Trying to write SQL that never has to deal with SQL Exceptions
is just wasted effort that always ends up creating SQL that fails
under some conditions.
Exception handling can't be avoided when dealing with real time
multi-threaded multi-user database servers, unless you
can afford to lock the table, do the update, and unlock the
table (which will create terrible performance when under
heavy load of many users)
The UNIQUE CONSTRAINT VIOLATION Exception will ALWAYS occur on the 2nd INSERT,
as the two INSERTs in your example could be widely separated in time
(e.g. by hours, days or weeks); Table or row locking won't change this.
This problem is one that should be solved at the GUI level anyway
as choosing a "user name" that may already be chosen by a previous
user, requires providing the "new" user with feedback like
"Sorry, that user name is already in use by another user", so
it would seen unlikely that handling the UNIQUE VIOLATION exception
can or should ever be "avoided".
In addition, there is no reason to SELECT ... FOR UPDATE, since
all you need to do is SELECT id WHERE name = newName and see if
you get a resulting id or null; (id == null) => user name not in use,
but even then two user could try to both get the "not in use" result
at the same time and one of the INSERTs could still fail.
When the UNIQUE exception is returned on the duplicate INSERT,
the second INSERT has failed and that record was not created,
so there is no "duplicate" record to lock and then read after
the UNIQUE exception is returned on the failed INSERT.
Wich version of SQL are you usign? I'm not sure if I understand correctly your question but I think you could do this in a trigger.
In the trigger, you can view the inserted value (your conflicting row) and log it, and make a rollback. Wich means that when you insert your row, when a conflict does not occur, you don't have to commit anything, and when a conflict occurs, the log is made and the row is not inserted.
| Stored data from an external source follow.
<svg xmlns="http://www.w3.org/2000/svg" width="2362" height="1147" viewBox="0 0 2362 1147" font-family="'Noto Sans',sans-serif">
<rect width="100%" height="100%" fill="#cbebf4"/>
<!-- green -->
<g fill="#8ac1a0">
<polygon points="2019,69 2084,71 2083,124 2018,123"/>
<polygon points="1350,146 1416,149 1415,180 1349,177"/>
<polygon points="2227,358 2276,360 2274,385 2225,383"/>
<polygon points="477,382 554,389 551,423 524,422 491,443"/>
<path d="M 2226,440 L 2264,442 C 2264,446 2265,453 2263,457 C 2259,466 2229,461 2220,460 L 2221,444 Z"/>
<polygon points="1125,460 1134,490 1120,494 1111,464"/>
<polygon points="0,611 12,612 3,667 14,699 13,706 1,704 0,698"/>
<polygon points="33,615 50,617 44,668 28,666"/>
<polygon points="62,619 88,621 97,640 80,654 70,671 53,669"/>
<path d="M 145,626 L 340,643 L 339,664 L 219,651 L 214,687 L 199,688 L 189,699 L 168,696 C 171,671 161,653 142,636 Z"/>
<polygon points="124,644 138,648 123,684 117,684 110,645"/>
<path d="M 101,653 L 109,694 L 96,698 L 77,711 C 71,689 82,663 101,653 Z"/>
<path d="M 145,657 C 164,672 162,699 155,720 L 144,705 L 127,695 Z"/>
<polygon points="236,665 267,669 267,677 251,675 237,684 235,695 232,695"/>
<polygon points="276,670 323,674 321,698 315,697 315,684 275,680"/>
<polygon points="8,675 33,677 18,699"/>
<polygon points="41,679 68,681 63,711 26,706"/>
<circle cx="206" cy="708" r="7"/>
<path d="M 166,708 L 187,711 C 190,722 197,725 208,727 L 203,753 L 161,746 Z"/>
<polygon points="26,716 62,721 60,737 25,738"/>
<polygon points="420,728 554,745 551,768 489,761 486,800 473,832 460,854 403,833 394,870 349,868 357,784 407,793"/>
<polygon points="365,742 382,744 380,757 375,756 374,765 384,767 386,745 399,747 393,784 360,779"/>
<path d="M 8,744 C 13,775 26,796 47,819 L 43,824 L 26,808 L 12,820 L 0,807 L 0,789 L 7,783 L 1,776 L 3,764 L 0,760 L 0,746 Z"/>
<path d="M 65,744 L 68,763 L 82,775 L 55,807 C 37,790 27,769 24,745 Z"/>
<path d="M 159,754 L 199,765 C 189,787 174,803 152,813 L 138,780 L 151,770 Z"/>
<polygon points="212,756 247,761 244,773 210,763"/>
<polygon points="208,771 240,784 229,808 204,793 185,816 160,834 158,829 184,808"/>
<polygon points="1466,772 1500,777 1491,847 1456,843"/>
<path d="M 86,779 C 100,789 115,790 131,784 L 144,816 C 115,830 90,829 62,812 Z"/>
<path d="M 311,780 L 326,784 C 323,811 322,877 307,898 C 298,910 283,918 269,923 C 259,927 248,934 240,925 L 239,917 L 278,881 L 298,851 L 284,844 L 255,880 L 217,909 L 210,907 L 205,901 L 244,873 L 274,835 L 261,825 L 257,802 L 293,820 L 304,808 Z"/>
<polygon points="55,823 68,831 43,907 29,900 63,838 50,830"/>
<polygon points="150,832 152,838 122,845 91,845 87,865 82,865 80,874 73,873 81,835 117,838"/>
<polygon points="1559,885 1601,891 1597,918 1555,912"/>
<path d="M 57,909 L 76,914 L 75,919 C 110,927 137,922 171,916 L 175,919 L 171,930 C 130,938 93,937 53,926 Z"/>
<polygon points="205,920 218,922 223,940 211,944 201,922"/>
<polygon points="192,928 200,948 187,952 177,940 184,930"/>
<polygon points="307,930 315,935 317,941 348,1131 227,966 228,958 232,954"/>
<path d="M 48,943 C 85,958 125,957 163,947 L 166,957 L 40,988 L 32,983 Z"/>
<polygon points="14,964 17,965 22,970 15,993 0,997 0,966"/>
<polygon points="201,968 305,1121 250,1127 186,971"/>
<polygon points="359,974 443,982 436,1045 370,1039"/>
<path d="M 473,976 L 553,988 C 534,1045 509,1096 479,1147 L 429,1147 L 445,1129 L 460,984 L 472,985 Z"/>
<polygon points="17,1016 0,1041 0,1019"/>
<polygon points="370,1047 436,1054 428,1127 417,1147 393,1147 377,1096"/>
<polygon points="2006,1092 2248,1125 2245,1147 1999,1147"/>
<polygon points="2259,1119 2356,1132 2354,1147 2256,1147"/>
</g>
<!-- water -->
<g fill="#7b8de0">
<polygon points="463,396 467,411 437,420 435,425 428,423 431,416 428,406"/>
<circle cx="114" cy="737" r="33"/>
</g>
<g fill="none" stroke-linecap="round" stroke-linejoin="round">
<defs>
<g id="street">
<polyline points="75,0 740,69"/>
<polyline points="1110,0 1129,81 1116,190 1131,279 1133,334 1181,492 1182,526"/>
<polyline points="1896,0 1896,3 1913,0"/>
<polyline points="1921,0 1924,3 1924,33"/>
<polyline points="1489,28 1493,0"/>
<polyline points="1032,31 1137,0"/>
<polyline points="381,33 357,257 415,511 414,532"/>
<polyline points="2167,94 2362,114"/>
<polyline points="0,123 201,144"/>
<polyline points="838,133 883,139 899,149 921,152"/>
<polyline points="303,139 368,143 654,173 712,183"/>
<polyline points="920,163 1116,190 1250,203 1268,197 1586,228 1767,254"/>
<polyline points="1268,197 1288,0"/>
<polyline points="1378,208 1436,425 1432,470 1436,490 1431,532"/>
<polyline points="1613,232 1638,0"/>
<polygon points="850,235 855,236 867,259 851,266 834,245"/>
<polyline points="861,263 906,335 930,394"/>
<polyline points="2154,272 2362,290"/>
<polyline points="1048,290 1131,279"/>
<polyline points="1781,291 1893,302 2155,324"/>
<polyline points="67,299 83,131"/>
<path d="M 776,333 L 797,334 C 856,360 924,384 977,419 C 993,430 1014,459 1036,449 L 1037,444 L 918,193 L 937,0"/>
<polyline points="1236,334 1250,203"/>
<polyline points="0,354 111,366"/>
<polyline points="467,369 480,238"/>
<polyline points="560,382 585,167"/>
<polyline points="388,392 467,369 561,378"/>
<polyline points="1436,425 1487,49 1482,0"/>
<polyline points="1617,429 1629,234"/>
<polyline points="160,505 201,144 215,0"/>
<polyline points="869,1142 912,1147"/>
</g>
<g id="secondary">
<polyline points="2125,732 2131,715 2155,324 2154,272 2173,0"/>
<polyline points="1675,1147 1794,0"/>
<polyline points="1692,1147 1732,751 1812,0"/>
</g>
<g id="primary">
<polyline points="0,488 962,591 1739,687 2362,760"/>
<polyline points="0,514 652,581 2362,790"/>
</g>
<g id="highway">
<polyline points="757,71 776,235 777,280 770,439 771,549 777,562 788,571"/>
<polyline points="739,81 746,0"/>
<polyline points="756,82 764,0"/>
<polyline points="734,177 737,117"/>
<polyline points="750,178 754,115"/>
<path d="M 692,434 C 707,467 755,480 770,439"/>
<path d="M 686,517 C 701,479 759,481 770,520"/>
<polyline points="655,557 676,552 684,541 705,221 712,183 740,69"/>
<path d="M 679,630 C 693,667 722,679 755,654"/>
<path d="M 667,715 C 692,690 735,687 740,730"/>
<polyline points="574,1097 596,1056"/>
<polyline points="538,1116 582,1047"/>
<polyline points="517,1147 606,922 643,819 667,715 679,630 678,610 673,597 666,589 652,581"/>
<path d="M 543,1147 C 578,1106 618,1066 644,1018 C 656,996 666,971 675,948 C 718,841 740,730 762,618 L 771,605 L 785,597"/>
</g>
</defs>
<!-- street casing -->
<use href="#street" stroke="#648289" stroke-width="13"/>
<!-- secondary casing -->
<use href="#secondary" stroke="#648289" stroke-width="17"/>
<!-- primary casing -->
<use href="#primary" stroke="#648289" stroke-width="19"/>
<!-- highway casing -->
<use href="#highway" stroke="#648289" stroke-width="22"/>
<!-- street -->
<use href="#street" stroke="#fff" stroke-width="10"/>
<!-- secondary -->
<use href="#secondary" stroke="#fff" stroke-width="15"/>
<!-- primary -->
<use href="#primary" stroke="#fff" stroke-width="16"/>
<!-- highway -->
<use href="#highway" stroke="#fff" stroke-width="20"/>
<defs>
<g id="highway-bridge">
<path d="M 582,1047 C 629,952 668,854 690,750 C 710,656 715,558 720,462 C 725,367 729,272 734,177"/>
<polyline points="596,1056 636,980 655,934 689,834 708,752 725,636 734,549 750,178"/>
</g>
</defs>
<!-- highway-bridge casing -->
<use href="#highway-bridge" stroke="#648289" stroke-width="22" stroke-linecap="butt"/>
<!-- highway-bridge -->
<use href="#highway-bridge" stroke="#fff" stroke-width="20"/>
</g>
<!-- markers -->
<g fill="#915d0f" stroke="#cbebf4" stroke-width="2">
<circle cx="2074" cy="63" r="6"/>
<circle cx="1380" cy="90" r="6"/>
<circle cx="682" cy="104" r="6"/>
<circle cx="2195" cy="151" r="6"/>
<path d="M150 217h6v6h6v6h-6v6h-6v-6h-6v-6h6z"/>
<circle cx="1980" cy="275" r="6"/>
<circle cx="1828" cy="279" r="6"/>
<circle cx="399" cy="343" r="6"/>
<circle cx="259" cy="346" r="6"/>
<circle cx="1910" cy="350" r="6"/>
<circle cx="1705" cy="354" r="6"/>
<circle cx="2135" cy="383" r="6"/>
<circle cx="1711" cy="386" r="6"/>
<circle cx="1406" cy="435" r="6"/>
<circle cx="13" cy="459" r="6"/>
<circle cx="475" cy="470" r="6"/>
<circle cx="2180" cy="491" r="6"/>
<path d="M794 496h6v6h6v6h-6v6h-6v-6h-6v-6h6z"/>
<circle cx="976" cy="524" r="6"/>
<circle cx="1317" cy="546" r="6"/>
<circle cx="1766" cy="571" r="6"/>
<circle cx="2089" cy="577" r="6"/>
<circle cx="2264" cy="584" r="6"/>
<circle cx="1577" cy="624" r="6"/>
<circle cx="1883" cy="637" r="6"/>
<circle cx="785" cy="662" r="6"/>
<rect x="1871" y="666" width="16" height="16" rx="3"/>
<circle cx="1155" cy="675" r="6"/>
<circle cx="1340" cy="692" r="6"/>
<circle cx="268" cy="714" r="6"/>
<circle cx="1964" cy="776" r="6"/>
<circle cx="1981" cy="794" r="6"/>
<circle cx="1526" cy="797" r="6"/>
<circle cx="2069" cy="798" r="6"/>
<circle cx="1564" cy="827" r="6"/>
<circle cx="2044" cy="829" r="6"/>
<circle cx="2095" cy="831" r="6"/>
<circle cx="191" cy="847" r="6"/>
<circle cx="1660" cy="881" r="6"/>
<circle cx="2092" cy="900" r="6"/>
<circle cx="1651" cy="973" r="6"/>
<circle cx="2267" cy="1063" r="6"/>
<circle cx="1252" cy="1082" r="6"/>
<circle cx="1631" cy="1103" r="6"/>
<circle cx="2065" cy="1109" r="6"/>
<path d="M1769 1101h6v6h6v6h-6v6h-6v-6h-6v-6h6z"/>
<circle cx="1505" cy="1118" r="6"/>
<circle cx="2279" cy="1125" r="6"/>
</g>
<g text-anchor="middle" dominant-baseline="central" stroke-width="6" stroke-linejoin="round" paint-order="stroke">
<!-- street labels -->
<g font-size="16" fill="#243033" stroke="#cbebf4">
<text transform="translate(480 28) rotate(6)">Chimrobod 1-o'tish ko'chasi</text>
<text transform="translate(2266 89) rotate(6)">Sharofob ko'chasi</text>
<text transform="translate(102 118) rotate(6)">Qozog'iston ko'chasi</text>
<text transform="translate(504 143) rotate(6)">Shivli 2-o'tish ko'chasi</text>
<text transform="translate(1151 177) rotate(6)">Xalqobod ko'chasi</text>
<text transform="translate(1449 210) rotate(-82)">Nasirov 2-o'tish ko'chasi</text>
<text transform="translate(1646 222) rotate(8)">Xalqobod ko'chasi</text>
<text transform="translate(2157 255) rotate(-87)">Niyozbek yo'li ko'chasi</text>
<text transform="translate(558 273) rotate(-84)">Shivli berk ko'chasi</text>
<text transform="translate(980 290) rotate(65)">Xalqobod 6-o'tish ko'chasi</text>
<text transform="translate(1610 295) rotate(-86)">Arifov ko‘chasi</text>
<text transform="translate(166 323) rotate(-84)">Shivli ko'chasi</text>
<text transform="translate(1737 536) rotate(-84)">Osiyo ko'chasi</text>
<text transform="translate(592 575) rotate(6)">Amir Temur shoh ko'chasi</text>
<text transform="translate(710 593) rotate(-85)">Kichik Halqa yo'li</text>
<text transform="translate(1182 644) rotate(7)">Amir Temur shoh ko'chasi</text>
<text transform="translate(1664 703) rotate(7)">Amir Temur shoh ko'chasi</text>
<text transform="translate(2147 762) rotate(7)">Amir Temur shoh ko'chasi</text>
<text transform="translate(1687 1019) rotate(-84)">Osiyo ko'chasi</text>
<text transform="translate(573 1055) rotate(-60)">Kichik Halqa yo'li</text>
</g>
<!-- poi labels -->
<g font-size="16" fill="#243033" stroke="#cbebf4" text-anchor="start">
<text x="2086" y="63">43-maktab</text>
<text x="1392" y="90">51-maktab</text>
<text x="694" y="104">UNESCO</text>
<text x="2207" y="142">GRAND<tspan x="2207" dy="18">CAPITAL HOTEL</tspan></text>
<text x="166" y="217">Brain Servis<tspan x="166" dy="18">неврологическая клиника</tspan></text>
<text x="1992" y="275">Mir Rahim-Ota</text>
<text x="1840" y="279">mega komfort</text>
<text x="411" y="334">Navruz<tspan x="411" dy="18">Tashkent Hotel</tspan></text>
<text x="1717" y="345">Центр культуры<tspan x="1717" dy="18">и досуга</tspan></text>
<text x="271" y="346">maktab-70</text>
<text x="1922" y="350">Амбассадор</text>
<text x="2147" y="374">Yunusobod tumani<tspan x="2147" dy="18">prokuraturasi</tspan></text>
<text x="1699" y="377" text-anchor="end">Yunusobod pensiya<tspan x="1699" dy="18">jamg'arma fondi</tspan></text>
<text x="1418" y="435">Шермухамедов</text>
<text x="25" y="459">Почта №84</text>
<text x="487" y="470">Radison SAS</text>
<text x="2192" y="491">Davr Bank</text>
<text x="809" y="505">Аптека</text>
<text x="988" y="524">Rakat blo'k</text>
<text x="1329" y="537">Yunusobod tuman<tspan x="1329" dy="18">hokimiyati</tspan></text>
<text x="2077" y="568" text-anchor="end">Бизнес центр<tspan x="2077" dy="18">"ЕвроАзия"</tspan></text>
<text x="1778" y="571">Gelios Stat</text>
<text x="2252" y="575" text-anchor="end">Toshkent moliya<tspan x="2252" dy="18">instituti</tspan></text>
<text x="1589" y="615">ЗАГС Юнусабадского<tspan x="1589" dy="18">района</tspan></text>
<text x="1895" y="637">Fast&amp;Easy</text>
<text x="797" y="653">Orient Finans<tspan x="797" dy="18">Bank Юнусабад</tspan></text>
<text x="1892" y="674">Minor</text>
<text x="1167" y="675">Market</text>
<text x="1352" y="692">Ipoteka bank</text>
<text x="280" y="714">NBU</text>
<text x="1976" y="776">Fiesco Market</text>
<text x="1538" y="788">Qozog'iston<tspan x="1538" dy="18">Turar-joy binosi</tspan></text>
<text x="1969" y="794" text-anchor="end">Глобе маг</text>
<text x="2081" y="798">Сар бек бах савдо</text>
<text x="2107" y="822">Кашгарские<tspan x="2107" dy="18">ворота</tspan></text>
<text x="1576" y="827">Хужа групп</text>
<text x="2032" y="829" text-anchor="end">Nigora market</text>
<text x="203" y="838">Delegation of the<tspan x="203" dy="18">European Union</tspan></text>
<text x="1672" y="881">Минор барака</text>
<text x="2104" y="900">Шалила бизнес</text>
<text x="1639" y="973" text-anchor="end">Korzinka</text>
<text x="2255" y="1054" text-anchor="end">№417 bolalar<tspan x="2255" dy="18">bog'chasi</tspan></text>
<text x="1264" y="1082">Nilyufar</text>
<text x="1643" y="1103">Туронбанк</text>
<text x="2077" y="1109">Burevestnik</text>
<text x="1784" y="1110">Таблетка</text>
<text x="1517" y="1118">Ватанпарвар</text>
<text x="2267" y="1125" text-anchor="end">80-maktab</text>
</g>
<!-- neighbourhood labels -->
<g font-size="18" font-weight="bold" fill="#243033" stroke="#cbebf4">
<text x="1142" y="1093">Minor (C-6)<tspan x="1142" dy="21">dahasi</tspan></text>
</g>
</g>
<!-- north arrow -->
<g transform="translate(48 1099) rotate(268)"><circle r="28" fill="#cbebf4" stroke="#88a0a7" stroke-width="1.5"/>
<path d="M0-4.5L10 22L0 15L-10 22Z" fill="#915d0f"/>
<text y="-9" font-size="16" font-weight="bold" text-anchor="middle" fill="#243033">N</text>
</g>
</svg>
No, most databases do not support that kind of operation.
You can do tricks like creating an explicit transaction
BEGIN TRANSACTION
IF EXIST(SELECT ...)
ROLLBACK
INSERT INTO...
COMMIT
But that isn't exactly what you want. The only to achieve what you're asking for is to use one of the B-TREE style libraries which are a lot more low-level.
There doesn't seem to be a portable way of doing this and looking at MVCC there is a strong indication that this cannot be implemented without a substantial performance impact.
So in conclusion: you're going to have to settle for knowing that a conflict occurred but have no way of being 100% sure of the cause (there is no thread-safe to verify).